Items stored from a collection:
>>

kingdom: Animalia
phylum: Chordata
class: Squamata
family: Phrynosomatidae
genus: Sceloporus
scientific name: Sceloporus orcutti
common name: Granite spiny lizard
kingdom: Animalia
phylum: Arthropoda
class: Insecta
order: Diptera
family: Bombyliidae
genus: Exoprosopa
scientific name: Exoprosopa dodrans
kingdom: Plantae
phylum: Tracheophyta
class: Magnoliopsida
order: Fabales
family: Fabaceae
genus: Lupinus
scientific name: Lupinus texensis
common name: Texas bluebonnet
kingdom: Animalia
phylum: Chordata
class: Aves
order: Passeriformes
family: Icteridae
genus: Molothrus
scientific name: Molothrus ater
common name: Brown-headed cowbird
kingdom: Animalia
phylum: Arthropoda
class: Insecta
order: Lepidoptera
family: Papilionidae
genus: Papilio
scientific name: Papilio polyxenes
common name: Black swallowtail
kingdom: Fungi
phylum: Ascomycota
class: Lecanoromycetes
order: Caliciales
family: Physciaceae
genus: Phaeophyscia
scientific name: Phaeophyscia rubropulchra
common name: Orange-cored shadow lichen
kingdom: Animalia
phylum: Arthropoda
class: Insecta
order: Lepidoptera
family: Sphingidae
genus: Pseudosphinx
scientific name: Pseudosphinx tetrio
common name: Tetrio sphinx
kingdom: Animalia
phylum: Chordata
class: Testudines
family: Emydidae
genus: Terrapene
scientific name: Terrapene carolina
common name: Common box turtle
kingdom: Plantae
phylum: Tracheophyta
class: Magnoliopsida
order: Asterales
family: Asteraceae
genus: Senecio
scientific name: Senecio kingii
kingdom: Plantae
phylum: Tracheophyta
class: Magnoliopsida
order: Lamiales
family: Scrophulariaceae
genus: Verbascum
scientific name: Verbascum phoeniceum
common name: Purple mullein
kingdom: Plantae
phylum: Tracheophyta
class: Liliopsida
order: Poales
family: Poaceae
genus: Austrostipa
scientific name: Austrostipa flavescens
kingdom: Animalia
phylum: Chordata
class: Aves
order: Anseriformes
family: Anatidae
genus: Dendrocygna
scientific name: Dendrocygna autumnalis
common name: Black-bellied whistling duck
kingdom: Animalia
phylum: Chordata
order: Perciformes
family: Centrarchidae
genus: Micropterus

<<

» WHAT IS ASKED:
Reproduce every line of the items above, word for word and in the same order.

» ANSWER:
kingdom: Animalia
phylum: Chordata
class: Squamata
family: Phrynosomatidae
genus: Sceloporus
scientific name: Sceloporus orcutti
common name: Granite spiny lizard
kingdom: Animalia
phylum: Arthropoda
class: Insecta
order: Diptera
family: Bombyliidae
genus: Exoprosopa
scientific name: Exoprosopa dodrans
kingdom: Plantae
phylum: Tracheophyta
class: Magnoliopsida
order: Fabales
family: Fabaceae
genus: Lupinus
scientific name: Lupinus texensis
common name: Texas bluebonnet
kingdom: Animalia
phylum: Chordata
class: Aves
order: Passeriformes
family: Icteridae
genus: Molothrus
scientific name: Molothrus ater
common name: Brown-headed cowbird
kingdom: Animalia
phylum: Arthropoda
class: Insecta
order: Lepidoptera
family: Papilionidae
genus: Papilio
scientific name: Papilio polyxenes
common name: Black swallowtail
kingdom: Fungi
phylum: Ascomycota
class: Lecanoromycetes
order: Caliciales
family: Physciaceae
genus: Phaeophyscia
scientific name: Phaeophyscia rubropulchra
common name: Orange-cored shadow lichen
kingdom: Animalia
phylum: Arthropoda
class: Insecta
order: Lepidoptera
family: Sphingidae
genus: Pseudosphinx
scientific name: Pseudosphinx tetrio
common name: Tetrio sphinx
kingdom: Animalia
phylum: Chordata
class: Testudines
family: Emydidae
genus: Terrapene
scientific name: Terrapene carolina
common name: Common box turtle
kingdom: Plantae
phylum: Tracheophyta
class: Magnoliopsida
order: Asterales
family: Asteraceae
genus: Senecio
scientific name: Senecio kingii
kingdom: Plantae
phylum: Tracheophyta
class: Magnoliopsida
order: Lamiales
family: Scrophulariaceae
genus: Verbascum
scientific name: Verbascum phoeniceum
common name: Purple mullein
kingdom: Plantae
phylum: Tracheophyta
class: Liliopsida
order: Poales
family: Poaceae
genus: Austrostipa
scientific name: Austrostipa flavescens
kingdom: Animalia
phylum: Chordata
class: Aves
order: Anseriformes
family: Anatidae
genus: Dendrocygna
scientific name: Dendrocygna autumnalis
common name: Black-bellied whistling duck
kingdom: Animalia
phylum: Chordata
order: Perciformes
family: Centrarchidae
genus: Micropterus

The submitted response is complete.